Lake surface temperatures are projected to increase under climate change, which could trigger shifts in the future distribution of thermally sensitive aquatic species. Of particular concern for lake ecosystems are when temperatures increase outside the range of natural variability, without analogue either today or in the past. However, our knowledge of when such no-analogue conditions will appear remains uncertain. Here, using daily outputs from a large ensemble of SSP3-7.0 Earth system model projections, we show that these conditions will emerge at the surface of many northern lakes under a global warming of 4.0 °C above pre-industrial conditions. No-analogue conditions will occur sooner, under 2.4 °C of warming, at lower latitudes, primarily due to a weaker range of natural variability, which increases the likelihood of the upper natural limit of lake temperature being exceeded. Similar patterns are also projected in subsurface water, with no-analogue conditions occurring first at low latitudes and occurring last, if at all, at higher latitudes. Our study suggests that global warming will induce changes across the water column, particularly at low latitudes, leading to the emergence of unparalleled climates with no modern counterparts, probably affecting their habitability and leading to rearrangements of freshwater habitats this century.

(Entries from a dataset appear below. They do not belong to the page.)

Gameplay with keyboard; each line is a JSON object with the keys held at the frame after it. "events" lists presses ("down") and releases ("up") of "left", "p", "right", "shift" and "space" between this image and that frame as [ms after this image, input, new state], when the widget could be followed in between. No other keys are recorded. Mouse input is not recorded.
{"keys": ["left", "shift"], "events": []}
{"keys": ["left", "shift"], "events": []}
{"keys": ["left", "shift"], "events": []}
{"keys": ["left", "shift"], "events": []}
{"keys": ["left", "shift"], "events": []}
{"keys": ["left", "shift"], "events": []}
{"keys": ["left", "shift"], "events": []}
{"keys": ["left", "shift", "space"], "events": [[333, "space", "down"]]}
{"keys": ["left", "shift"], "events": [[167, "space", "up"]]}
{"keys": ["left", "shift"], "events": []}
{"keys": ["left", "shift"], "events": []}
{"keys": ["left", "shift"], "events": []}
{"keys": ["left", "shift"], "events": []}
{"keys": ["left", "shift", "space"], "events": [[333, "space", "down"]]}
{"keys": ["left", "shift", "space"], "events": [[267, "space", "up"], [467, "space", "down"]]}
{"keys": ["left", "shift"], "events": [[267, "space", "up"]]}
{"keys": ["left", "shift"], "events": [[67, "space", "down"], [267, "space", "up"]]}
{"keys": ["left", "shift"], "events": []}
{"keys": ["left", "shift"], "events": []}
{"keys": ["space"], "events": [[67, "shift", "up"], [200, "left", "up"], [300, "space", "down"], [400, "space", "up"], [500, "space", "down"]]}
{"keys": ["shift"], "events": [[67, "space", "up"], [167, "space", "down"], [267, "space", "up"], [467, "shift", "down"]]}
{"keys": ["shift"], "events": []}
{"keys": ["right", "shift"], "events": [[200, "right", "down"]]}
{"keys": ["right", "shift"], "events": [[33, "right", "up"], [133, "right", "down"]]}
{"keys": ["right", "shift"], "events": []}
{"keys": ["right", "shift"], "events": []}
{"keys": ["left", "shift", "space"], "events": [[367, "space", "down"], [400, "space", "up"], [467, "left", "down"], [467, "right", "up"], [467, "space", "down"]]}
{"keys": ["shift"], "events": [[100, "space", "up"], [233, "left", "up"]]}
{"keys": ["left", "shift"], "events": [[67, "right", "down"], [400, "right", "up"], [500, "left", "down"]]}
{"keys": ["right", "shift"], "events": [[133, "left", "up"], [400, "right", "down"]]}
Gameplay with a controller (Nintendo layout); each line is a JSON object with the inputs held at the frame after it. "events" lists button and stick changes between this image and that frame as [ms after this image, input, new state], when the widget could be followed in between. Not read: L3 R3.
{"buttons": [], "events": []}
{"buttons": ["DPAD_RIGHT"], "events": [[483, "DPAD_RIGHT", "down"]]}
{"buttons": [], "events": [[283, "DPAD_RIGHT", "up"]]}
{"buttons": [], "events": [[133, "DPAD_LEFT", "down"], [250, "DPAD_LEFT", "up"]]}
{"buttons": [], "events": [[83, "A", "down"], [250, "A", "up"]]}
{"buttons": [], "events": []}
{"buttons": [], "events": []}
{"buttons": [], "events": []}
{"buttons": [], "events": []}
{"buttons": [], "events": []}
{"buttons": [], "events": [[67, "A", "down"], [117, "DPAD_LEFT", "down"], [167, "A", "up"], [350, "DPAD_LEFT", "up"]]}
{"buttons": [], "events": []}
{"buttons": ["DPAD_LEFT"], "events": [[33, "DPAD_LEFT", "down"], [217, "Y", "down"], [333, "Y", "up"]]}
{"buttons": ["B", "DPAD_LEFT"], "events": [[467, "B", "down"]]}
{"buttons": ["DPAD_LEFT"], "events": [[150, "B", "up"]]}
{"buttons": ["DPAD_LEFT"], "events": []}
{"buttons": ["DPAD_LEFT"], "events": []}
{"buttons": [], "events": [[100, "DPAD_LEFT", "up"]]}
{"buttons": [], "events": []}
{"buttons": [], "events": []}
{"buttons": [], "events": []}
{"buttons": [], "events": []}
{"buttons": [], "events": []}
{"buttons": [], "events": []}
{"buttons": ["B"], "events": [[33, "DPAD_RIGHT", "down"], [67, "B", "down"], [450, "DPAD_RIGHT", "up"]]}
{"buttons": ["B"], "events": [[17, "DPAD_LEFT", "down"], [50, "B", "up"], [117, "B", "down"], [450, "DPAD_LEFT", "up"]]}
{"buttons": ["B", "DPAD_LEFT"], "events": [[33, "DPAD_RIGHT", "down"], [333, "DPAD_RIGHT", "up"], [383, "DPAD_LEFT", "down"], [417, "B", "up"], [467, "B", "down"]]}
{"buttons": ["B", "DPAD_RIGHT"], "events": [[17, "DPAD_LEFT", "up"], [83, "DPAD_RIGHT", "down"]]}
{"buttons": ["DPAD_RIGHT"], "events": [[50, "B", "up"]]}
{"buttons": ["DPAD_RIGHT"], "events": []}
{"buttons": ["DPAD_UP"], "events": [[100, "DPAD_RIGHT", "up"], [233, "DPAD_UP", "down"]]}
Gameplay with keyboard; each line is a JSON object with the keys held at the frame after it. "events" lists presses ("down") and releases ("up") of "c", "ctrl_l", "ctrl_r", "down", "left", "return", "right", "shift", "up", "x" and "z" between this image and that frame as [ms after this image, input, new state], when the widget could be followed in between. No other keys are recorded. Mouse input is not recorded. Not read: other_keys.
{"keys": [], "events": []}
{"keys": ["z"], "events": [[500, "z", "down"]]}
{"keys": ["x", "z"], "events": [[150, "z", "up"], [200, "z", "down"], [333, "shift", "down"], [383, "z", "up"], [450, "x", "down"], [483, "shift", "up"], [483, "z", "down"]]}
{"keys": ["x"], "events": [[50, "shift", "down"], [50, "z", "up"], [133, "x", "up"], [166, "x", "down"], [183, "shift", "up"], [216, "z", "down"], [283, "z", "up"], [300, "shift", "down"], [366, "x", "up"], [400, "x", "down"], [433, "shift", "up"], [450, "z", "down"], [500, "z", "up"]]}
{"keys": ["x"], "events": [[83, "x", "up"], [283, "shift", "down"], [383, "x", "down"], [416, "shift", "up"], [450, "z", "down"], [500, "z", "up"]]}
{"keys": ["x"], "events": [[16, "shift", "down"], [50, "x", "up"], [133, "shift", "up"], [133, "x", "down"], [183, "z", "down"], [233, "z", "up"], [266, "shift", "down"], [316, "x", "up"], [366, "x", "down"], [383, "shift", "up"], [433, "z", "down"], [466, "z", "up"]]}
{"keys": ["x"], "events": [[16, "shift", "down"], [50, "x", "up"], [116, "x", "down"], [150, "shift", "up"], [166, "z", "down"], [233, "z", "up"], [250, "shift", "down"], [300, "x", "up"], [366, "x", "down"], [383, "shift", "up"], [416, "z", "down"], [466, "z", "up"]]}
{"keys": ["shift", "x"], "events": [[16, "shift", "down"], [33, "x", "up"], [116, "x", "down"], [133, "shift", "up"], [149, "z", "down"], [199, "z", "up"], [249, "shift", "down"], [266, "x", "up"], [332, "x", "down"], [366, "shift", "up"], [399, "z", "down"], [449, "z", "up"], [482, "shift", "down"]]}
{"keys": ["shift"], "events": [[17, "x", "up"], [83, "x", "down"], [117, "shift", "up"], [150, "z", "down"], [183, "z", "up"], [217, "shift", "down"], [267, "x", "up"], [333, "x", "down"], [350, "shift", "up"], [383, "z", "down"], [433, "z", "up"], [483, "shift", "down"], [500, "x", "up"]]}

预计气候变化导致湖面温度上升，这可能会引发热敏感水生物种未来分布的变化。湖泊生态系统特别值得关注的是温度升高超出自然变化范围的情况，无论是现在还是过去都没有类似的情况。然而，我们对何时出现这种非模拟情况的了解仍然不确定。在这里，我们使用 SSP3-7.0 地球系统模型预测的大型集合的每日输出，表明在全球变暖比工业化前条件高 4.0 °C 的情况下，这些条件将出现在许多北部湖泊的表面。在低纬度地区，升温幅度为 2.4°C 时，无类似条件会更快出现，这主要是由于自然变率范围较弱，这增加了超过湖泊温度自然上限的可能性。类似的模式也出现在地下水中，无类似条件首先出现在低纬度地区，最后出现（如果有的话）出现在高纬度地区。我们的研究表明，全球变暖将引起整个水体的变化，特别是在低纬度地区，导致出现现代气候所没有的无与伦比的气候，可能会影响它们的宜居性，并导致本世纪淡水栖息地的重新排列。